*** Opening of Available records ***

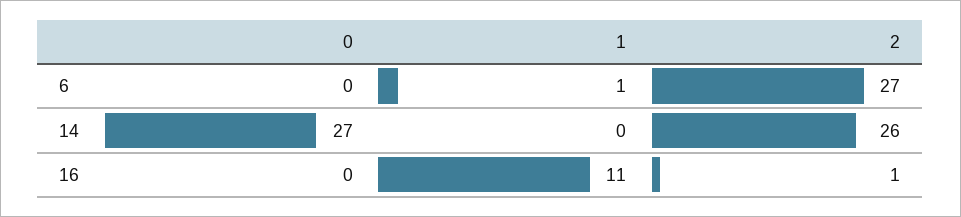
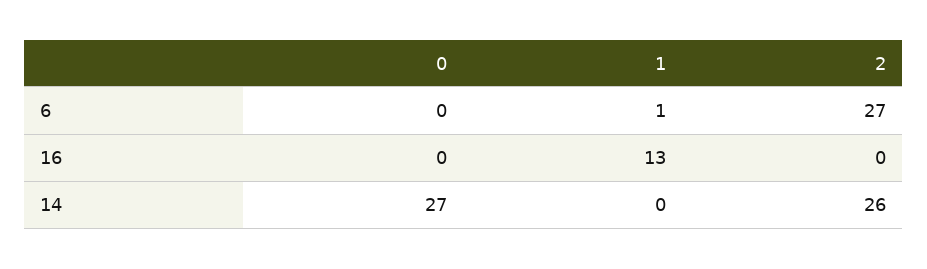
1, 16: 11 -> 13
2, 16: 1 -> 0

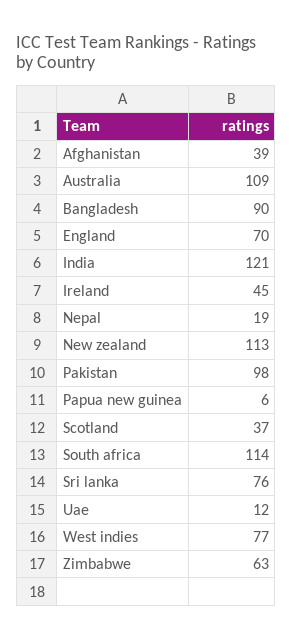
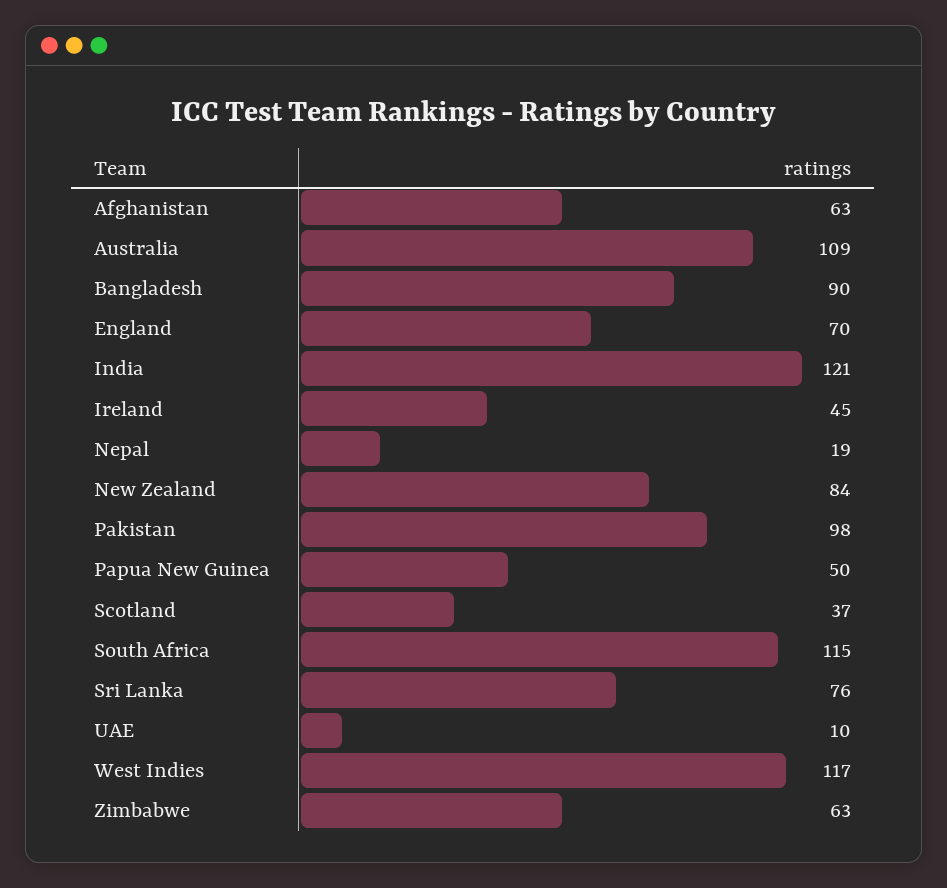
Afghanistan: 39 -> 63
New zealand: 113 -> 84
Papua new guinea: 6 -> 50
South africa: 114 -> 115
Uae: 12 -> 10
West indies: 77 -> 117

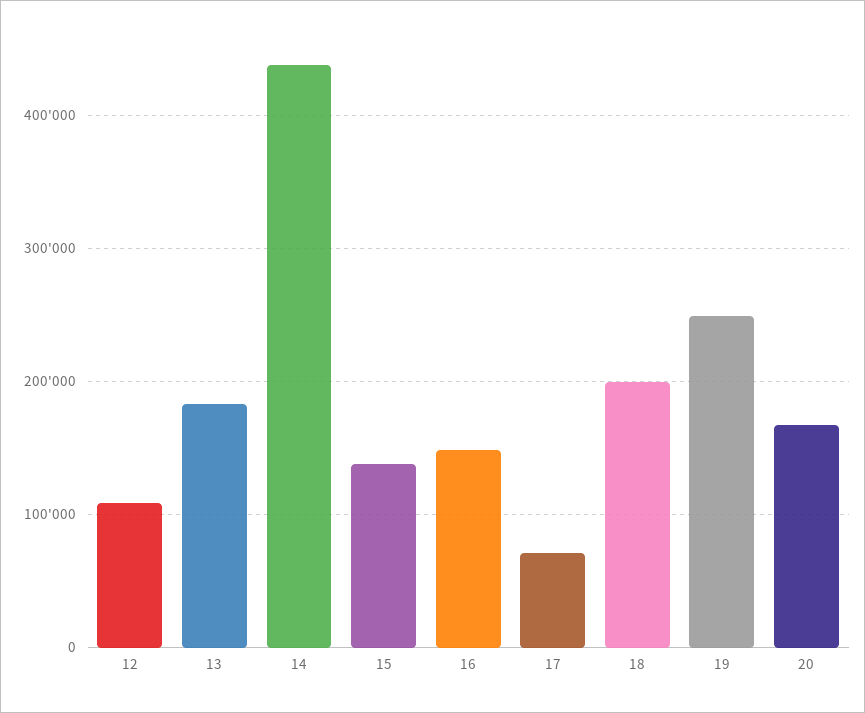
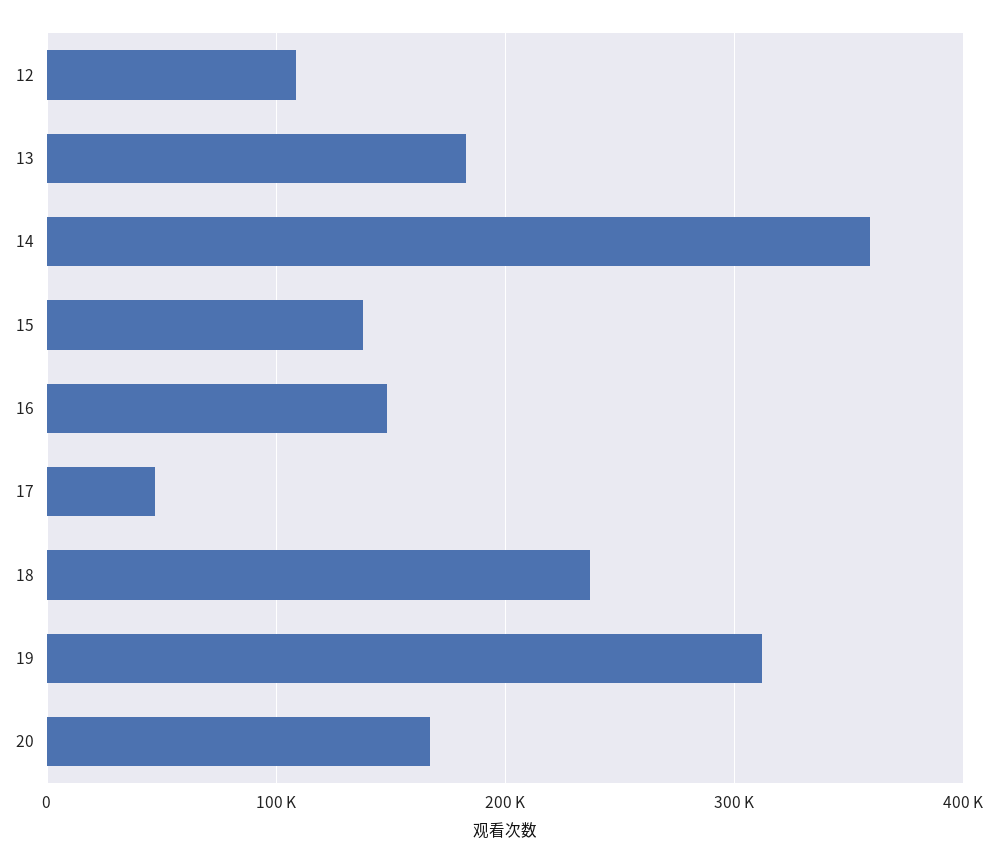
14: 440000 -> 360000
17: 70000 -> 50000
18: 200000 -> 240000
19: 250000 -> 310000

*** Close of Available records ***

## Exercise details
Find the line with "Afghanistan: 39 -> 63". Reproduce it and every line after it through the last line above exactly, leaving out the pictures.

## Result for this exercise
Afghanistan: 39 -> 63
New zealand: 113 -> 84
Papua new guinea: 6 -> 50
South africa: 114 -> 115
Uae: 12 -> 10
West indies: 77 -> 117

14: 440000 -> 360000
17: 70000 -> 50000
18: 200000 -> 240000
19: 250000 -> 310000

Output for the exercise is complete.